Besides, why should such terminology be needed? Is there any useful precision in the field of draftsmanship, given that real lines are often infinitely elusive? Yes. It would be handy to recognise a large and definite repertoire of lines – just so long as, at the same time, we should recognise that freely drawn lines are something else. No lines are without basic character. All lines have particular identities, which support the strength of a drawing. For example, try the very emphatic lines used in this image by George Grosz.

This picture is itself a portrait. It is named for Monteur John Heartfield, after his colleague, the communist collage artist. "Monteur" means "engineer", as opposed to fine artist. Pieces of collage are added to this scene. Heartfield is shown imprisoned for his resistance to war service, in a bare cell. But in fact the likeness itself is not Heartfield. This portrait is recognisably Grosz's own head. And this work shows the typical power of his penmanship.

Ignore the elements of collage, and the watercolour too. This drawing is composed of very few and clear and regular ink lines. Some of them are rule-straight – like his lips. Some of them are nearly compass-curved – like his brow. And beyond that, these lines are steered around very slow spirals or bending graphs. The outlines are hand-drawn, but they insist upon the rigid forms.

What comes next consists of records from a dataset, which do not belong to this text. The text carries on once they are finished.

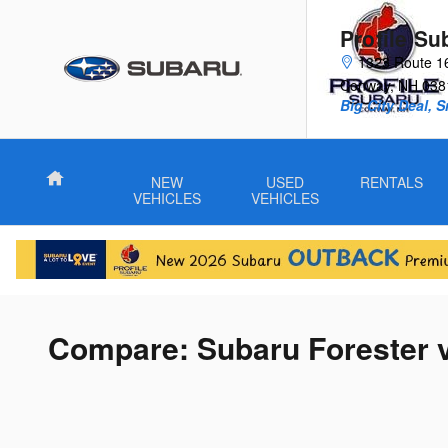
Skip to main content
Profile Su
1323 Route 1
Conway
,
NH
038
Big City Deal, 
Home
NEW
USED
RENTALS
VEHICLES
VEHICLES
Compare: Subaru Forester 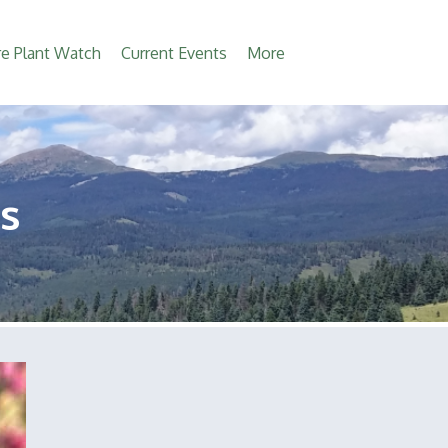
e Plant Watch
Current Events
More
s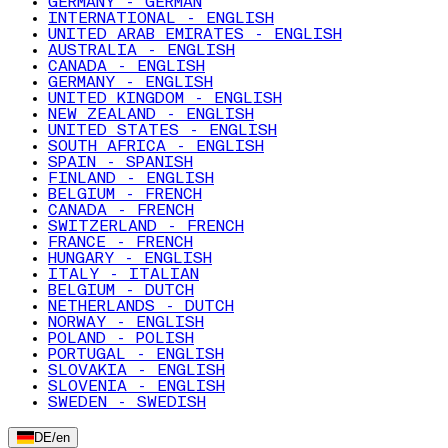
GERMANY - GERMAN
INTERNATIONAL - ENGLISH
UNITED ARAB EMIRATES - ENGLISH
AUSTRALIA - ENGLISH
CANADA - ENGLISH
GERMANY - ENGLISH
UNITED KINGDOM - ENGLISH
NEW ZEALAND - ENGLISH
UNITED STATES - ENGLISH
SOUTH AFRICA - ENGLISH
SPAIN - SPANISH
FINLAND - ENGLISH
BELGIUM - FRENCH
CANADA - FRENCH
SWITZERLAND - FRENCH
FRANCE - FRENCH
HUNGARY - ENGLISH
ITALY - ITALIAN
BELGIUM - DUTCH
NETHERLANDS - DUTCH
NORWAY - ENGLISH
POLAND - POLISH
PORTUGAL - ENGLISH
SLOVAKIA - ENGLISH
SLOVENIA - ENGLISH
SWEDEN - SWEDISH
DE
/
en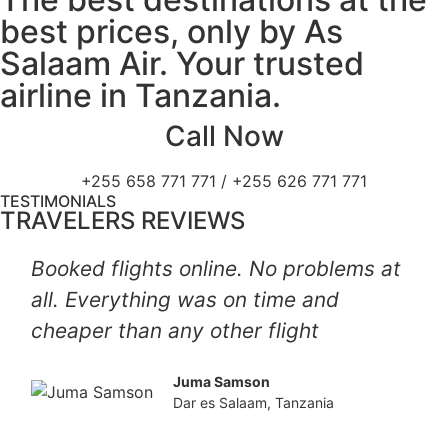
best prices, only by As
Salaam Air. Your trusted
airline in Tanzania.
Call Now
+255 658 771 771 / +255 626 771 771
TESTIMONIALS
TRAVELERS REVIEWS
Booked flights online. No problems at
all. Everything was on time and
cheaper than any other flight
Juma Samson
Dar es Salaam, Tanzania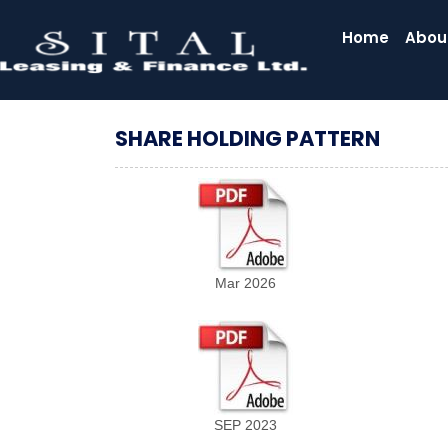
Home
Abou
SHARE HOLDING PATTERN
Mar 2026
SEP 2023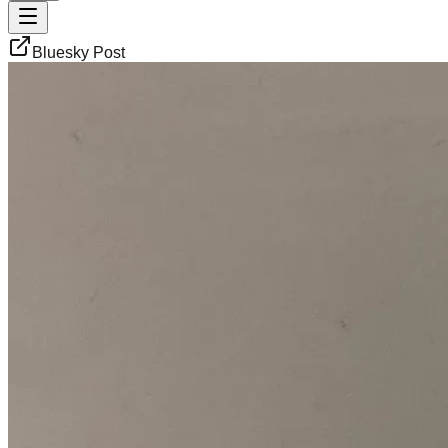
Bluesky Post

These strict edges are metaphors too. This portrait as an engineer is declared by his quasi-geometrical lines; his body is made by his engineering tools and templates. More than that, its linear character matches the hard and heartless motives of this figure. His face is set, and his head is a bullet. His hands, though, are less mechanical, more pudgy and feral. They are rough scatterings of hair over his chin, crown and fists. But this is only a minor bit of personality.

So this is a drawing with very deliberate and limited resources. In the repertoire here, there is nothing wavy, nothing zigzag, nothing loopy, nothing tangled. Grosz's drawing is supported by only two named elements, and it's important to identify them: the straight and the curved. It's true that these lines have a slight freedom, but there is very little fluctuation in these very cool, hard, taut, definite lines. This is what gives the force of this picture. Or partly.

For this is a further thing. It can be almost invisible, but it is the crucial effect. His drawn lines are in fact not simply continuous. At one level they may appear to be even and pure. But at another, closer level you can see that each line is made out of tiny broken pen scratches, overlapping, like barbed wires.

Violence enters into this subliminal draughtsmanship. Go round the outline of the bonce, for instance. It may need an examining eye or a magnifying glass, but it has a graphic presence. It's what makes this tension felt, between the cool and the cut. So this is a different register of edge: it's a kind of twofold line, both continuous and broken. A new wider palette is needed.

ABOUT THE ARTIST

George Grosz (1893-1959) was a rare case of a great crossover - like Daumier and Toulouse-Lautrec, both illustrator and artist. He Anglicized his name during the First World War, as an anti-patriotic gesture. He drew savage caricatures of Berlin society, scenes of sex and greed and violence, in his cutting ink-line. He joined the Berlin artistic avant-garde, with sharp collage and furious apocalyptic paintings. He was a big lefty. But his years of genius were brief: all over by the early Twenties. His later work, in Germany, and then in America in exile from Hitler, gets more and more sloppy.